Friday, October 2, 2020

Humor in Russian Literature: Chekhov, Dostoevsky, Gogol

 





Humor in Russian Literature: Chekhov

Just re-read Chekhov’s Seagull, a play I had not read in years. He designates this thing as a “comedy in four acts,” and I suppose you could see the dismalness of the human condition as comedy. The play, like his other big-name dramas—The Cherry Orchard, Three Sisters, Uncle Vanya—is replete with ineffectual losers, mooning over their lost lives and doing, essentially, nothing. Everybody is in love, but in love with the wrong person. The Seagull ends with the suicide of one of the main characters. Comedy?

 

Humor in Russian Literature: Dostoevsky

Those who think there is nothing funny in Dostoevsky’s morbid works have not read Dostoevsky. He has a great sense of humor, but his humor is dark to extremes. Read the passage in Notes from the Underground, where the perverse unnamed narrator describes how he tries—repeatedly—to walk down the sidewalk without stepping aside for an arrogant military man coming from the opposite direction. Hilarious. But, then again, this intense short funny novel is so reeking in hysteria that, for a reader, getting all the way through it is no laughing matter.

 

Humor in Russian Literature: Gogol

Nikolai Gogol used to give readings for a select audience at the homes of his patrons. He was so good at reading/performing his own works, which are genuinely funny, that people would be down on the floor, holding their sides with laughter.
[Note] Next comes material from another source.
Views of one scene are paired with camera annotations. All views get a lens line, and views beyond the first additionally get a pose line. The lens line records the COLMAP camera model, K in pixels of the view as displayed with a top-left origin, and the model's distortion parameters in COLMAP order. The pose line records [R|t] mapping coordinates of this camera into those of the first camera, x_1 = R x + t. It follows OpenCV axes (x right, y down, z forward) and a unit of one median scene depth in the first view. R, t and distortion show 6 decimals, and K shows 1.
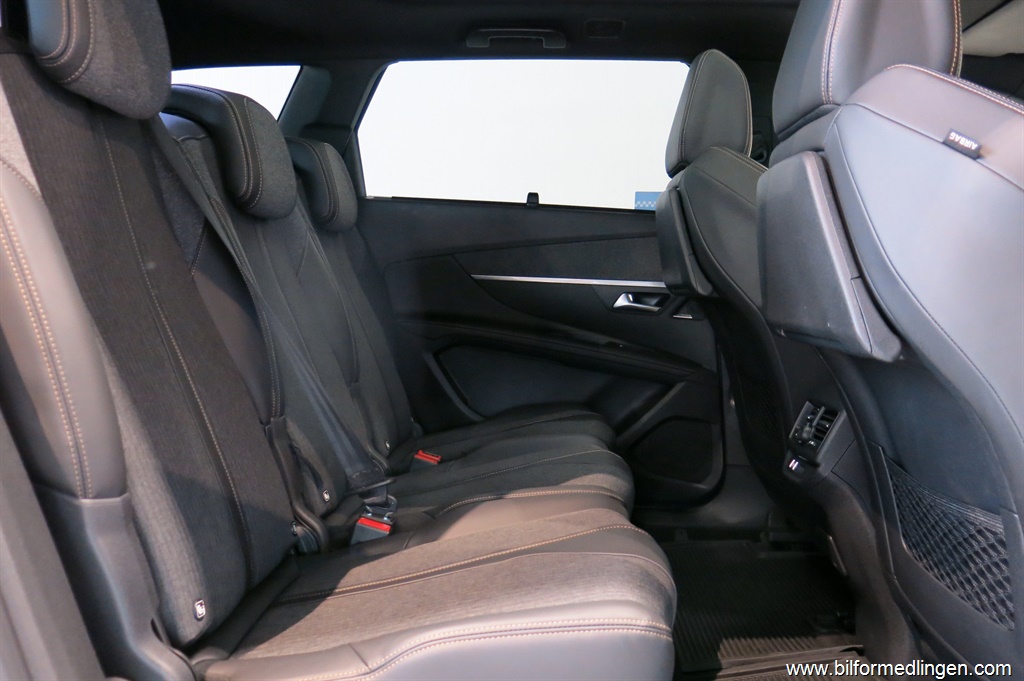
lens RADIAL K [[851.3, 0, 512.0], [0, 851.3, 340.5], [0, 0, 1]] dist [-0.011655, -0.001189]
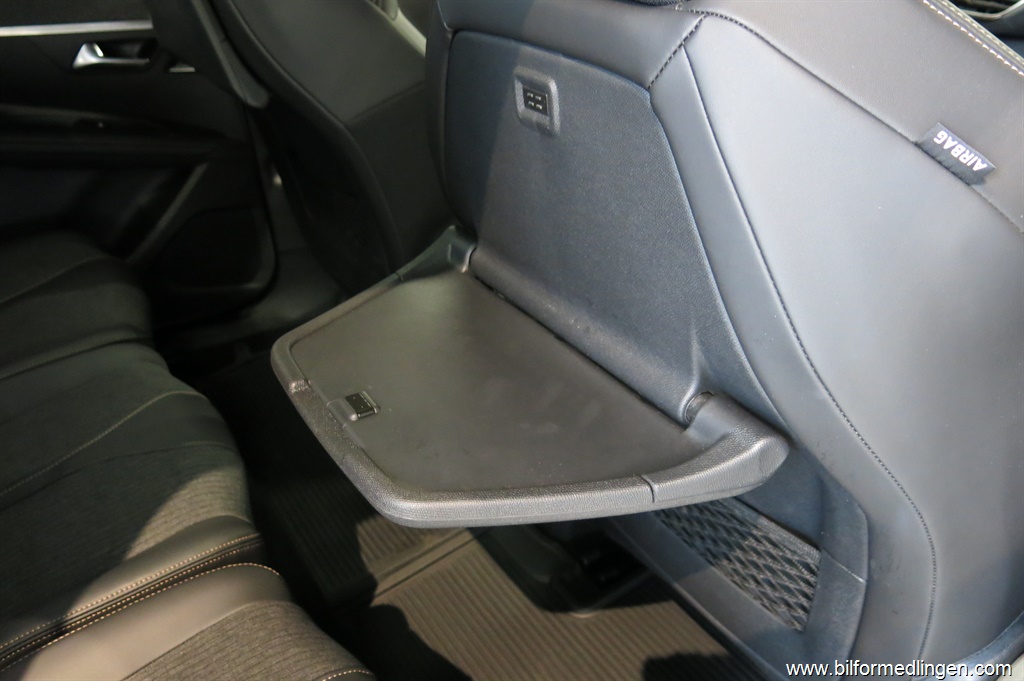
lens RADIAL K [[851.3, 0, 512.0], [0, 851.3, 340.5], [0, 0, 1]] dist [-0.011655, -0.001189]
pose [[0.811244, -0.295880, 0.504320, 0.001904], [0.045040, 0.891575, 0.450628, -0.134172], [-0.582970, -0.342854, 0.736611, 0.258579]]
There is little or no pure, hearty, loud and joyous life-affirming laughter in Dostoevsky and Chekhov, but Gogol’s works are awash in such laughter. Despite the fact that he himself, who wrote the humor, was a frenetic neurotic—in his personal life one of the most screwed-up of all Russian writers. A religious fanatic and closet homosexual who starved himself to death at age 42.